- _Brief_: Copy out each line from the material where the word "Роджерс" is found.

___ Task data ___

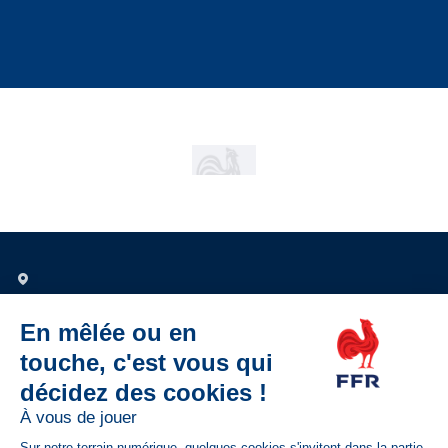
Nous contacter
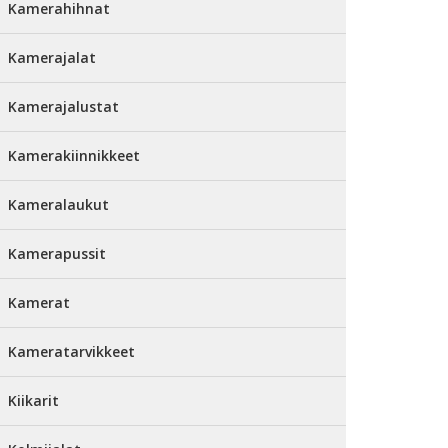
Kamerahihnat
Kamerajalat
Kamerajalustat
Kamerakiinnikkeet
Kameralaukut
Kamerapussit
Kamerat
Kameratarvikkeet
Kiikarit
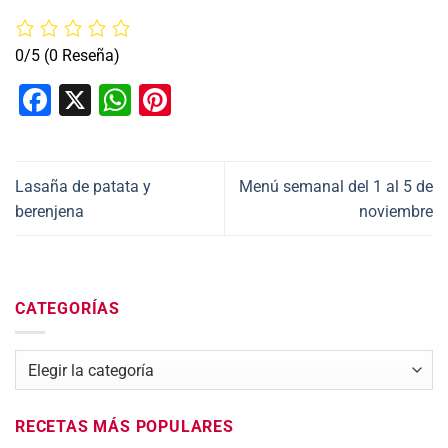
0/5
(0 Reseña)
Facebook
X
WhatsApp
Pinterest
Lasaña de patata y
Menú semanal del 1 al 5 de
berenjena
noviembre
CATEGORÍAS
Categorías
RECETAS MÁS POPULARES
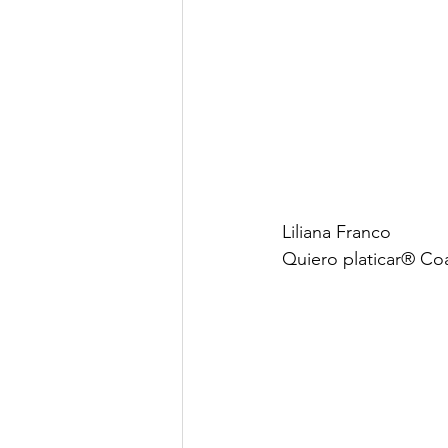
Liliana Franco
Quiero platicar® Co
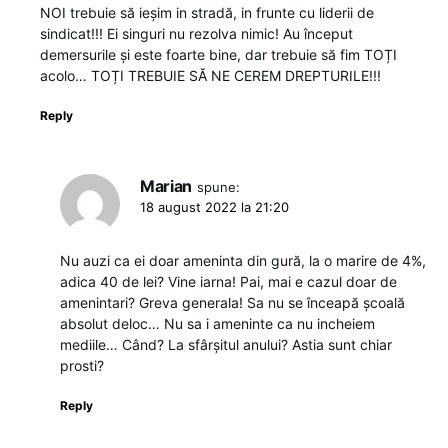
NOI trebuie să ieșim in stradă, in frunte cu liderii de
sindicat!!! Ei singuri nu rezolva nimic! Au început
demersurile și este foarte bine, dar trebuie să fim TOȚI
acolo… TOȚI TREBUIE SĂ NE CEREM DREPTURILE!!!
Reply
Marian
spune:
18 august 2022 la 21:20
Nu auzi ca ei doar ameninta din gură, la o marire de 4%,
adica 40 de lei? Vine iarna! Pai, mai e cazul doar de
amenintari? Greva generala! Sa nu se înceapă școală
absolut deloc… Nu sa i ameninte ca nu incheiem
mediile… Când? La sfârșitul anului? Astia sunt chiar
prosti?
Reply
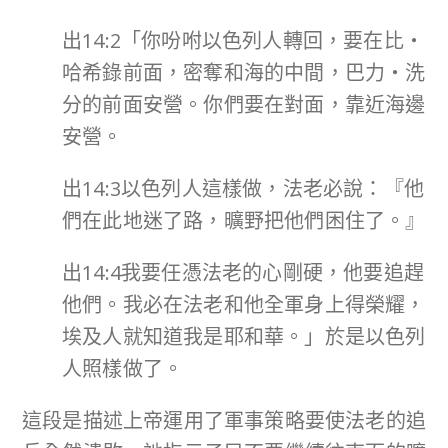
出14:2「你吩咐以色列人轉回，要在比‧
哈希錄前面，密奪和海的中間，巴力‧洗
分的前面安營。你們要在對面，靠近海邊
安營。
出14:3以色列人這樣做，法老必說：『他
們在此地迷了路，曠野把他們困住了。』
出14:4我要任憑法老的心剛硬，他要追趕
他們。我必在法老和他全軍身上得榮耀，
埃及人就知道我是耶和華。」於是以色列
人照樣做了。
這段是描述上帝運用了軍事策略要使法老的追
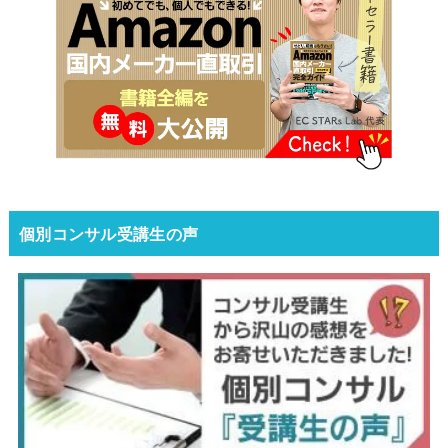
個別コンサル受講生の声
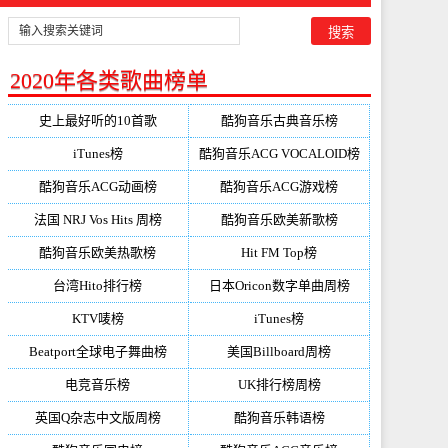
2020年各类歌曲榜单
史上最好听的10首歌
酷狗音乐古典音乐榜
iTunes榜
酷狗音乐ACG VOCALOID榜
酷狗音乐ACG动画榜
酷狗音乐ACG游戏榜
法国 NRJ Vos Hits 周榜
酷狗音乐欧美新歌榜
酷狗音乐欧美热歌榜
Hit FM Top榜
台湾Hito排行榜
日本Oricon数字单曲周榜
KTV唛榜
iTunes榜
Beatport全球电子舞曲榜
美国Billboard周榜
电竞音乐榜
UK排行榜周榜
英国Q杂志中文版周榜
酷狗音乐韩语榜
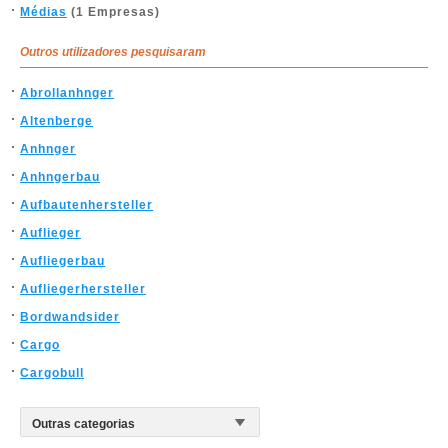
Médias
(1 Empresas)
Outros utilizadores pesquisaram
Abrollanhnger
Altenberge
Anhnger
Anhngerbau
Aufbautenhersteller
Auflieger
Aufliegerbau
Aufliegerhersteller
Bordwandsider
Cargo
Cargobull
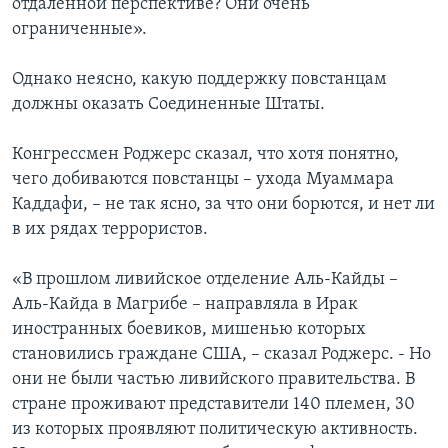
отдаленной перспективе? Они очень
ограниченные».
Однако неясно, какую поддержку повстанцам
должны оказать Соединенные Штаты.
Конгрессмен Роджерс сказал, что хотя понятно,
чего добиваются повстанцы – ухода Муаммара
Каддафи, – не так ясно, за что они борются, и нет ли
в их рядах террористов.
«В прошлом ливийское отделение Аль-Кайды –
Аль-Кайда в Магрибе – направляла в Ирак
иностранных боевиков, мишенью которых
становились граждане США, – сказал Роджерс. - Но
они не были частью ливийского правительства. В
стране проживают представители 140 племен, 30
из которых проявляют политическую активность.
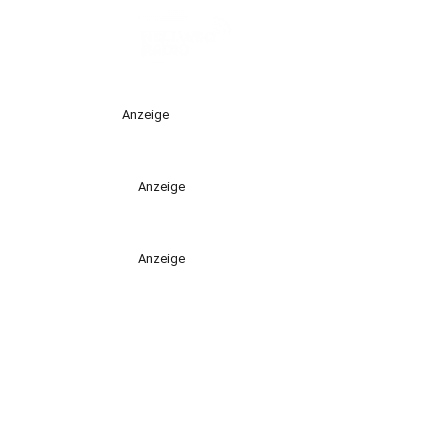
Anzeige
Anzeige
Anzeige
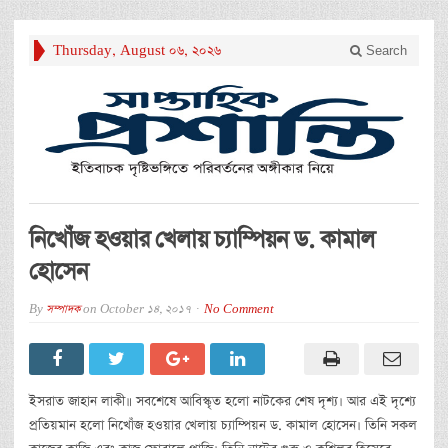
Thursday, August 06, 2026
Search
নিখোঁজ হওয়ার খেলায় চ্যাম্পিয়ন ড. কামাল
হোসেন
By
সম্পাদক
on
October 14, 2017
No Comment
ইসরাত জাহান লাকী॥ সবশেষে আবিস্কৃত হলো নাটকের শেষ দৃশ্য। আর এই দৃশ্যে
প্রতিয়মান হলো নিখোঁজ হওয়ার খেলায় চ্যাম্পিয়ন ড. কামাল হোসেন। তিনি সকল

___

- _Finished task_:
Конгрессмен Роджерс сказал, что хотя понятно,
становились граждане США, – сказал Роджерс. - Но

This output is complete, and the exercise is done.